Where & How to Buy Salaried Term Insurance?

Salaried Term Plans are widely available through insurance providers, brokers, and agents. Companies can consult with insurance experts to choose a plan that aligns with their employee benefits strategy. Individual employees can inquire about the plan through their HR departments or directly approach insurance providers for personal coverage. Finvest India has the right expertise to deal with the valuation of Human Life Value and provide the right coverage of Term Insurance.

Documents Required to Enroll for Salaried Term Insurance:

To enroll in a Salaried Term Plan, employees may need to submit the following documents:

  1. Proof of Identity: Aadhar card, passport, or driver’s license.
  2. Proof of Address: Utility bills, rental agreement, or Aadhar card.
  3. Income Proof: Salary slips, Form 16, or income tax returns.
  4. Age Proof: Birth certificate, passport, or school leaving certificate.
  5. Nominee Details: Information about the nominee, including their relationship with the insured.

Conclusion

The introduction of Salaried Term Plans in India marks a significant milestone in the realm of employee benefits.
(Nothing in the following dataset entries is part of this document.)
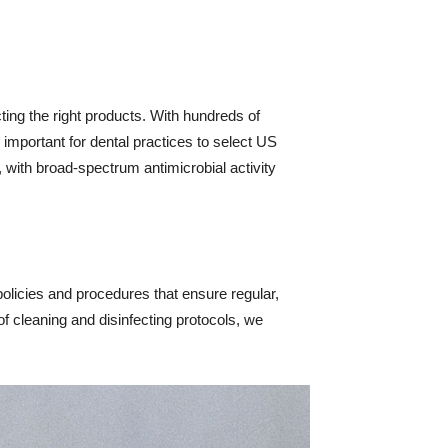
cting the right products. With hundreds of
s important for dental practices to select US
, with broad-spectrum antimicrobial activity
 policies and procedures that ensure regular,
f cleaning and disinfecting protocols, we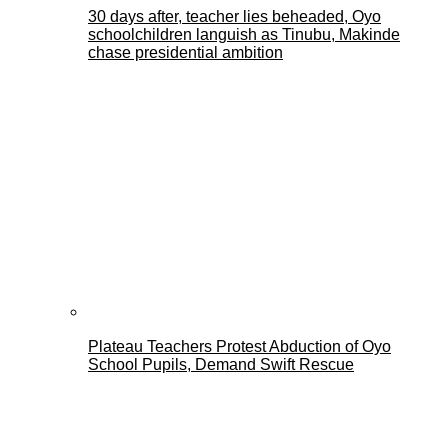
30 days after, teacher lies beheaded, Oyo
schoolchildren languish as Tinubu, Makinde
chase presidential ambition
Plateau Teachers Protest Abduction of Oyo
School Pupils, Demand Swift Rescue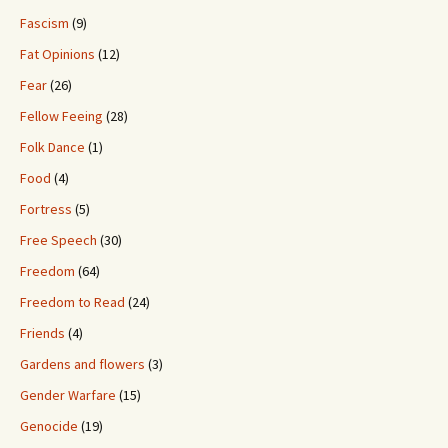
Fascism
(9)
Fat Opinions
(12)
Fear
(26)
Fellow Feeing
(28)
Folk Dance
(1)
Food
(4)
Fortress
(5)
Free Speech
(30)
Freedom
(64)
Freedom to Read
(24)
Friends
(4)
Gardens and flowers
(3)
Gender Warfare
(15)
Genocide
(19)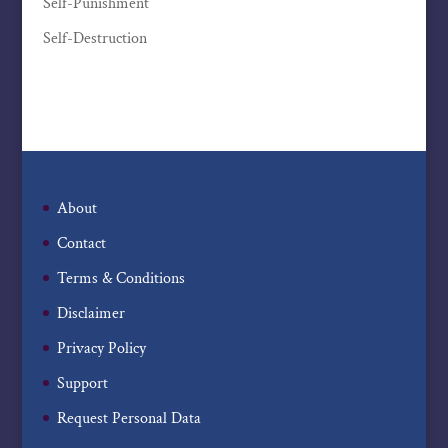
Self-Punishment
Self-Destruction
About
Contact
Terms & Conditions
Disclaimer
Privacy Policy
Support
Request Personal Data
As companies prioritize the well-being of their workforce, these plans offer a comprehensive and cost-effective solution. While understanding the advantages and disadvantages, both employers and employees must explore the diverse features of Salaried Term Plans and make informed decisions to secure a brighter future.

Summarizing

  1. Picking a policy that suits your needs in the long term is crucial to getting the most out of term plans. 
  2. Ensuring that you account for liabilities such as existing debt when choosing your coverage amount, will allow your family members to avoid such burdens in the event of your passing. 
  3. It is best to choose a coverage amount equal to or greater than 15-20 times your annual household expenses. 
  4. It is also vital to account for your age at the time of soliciting the policy concerning the number of years you will be expected to remain in the workforce. 
  5. Additionally, purchasing term insurance will be easier when you are younger as you will likely be regarded as a lower-risk investment by insurance providers when compared to older policyholders. 
  6. It may also be cheaper to purchase policies online as brokerage charges are often absent in such cases.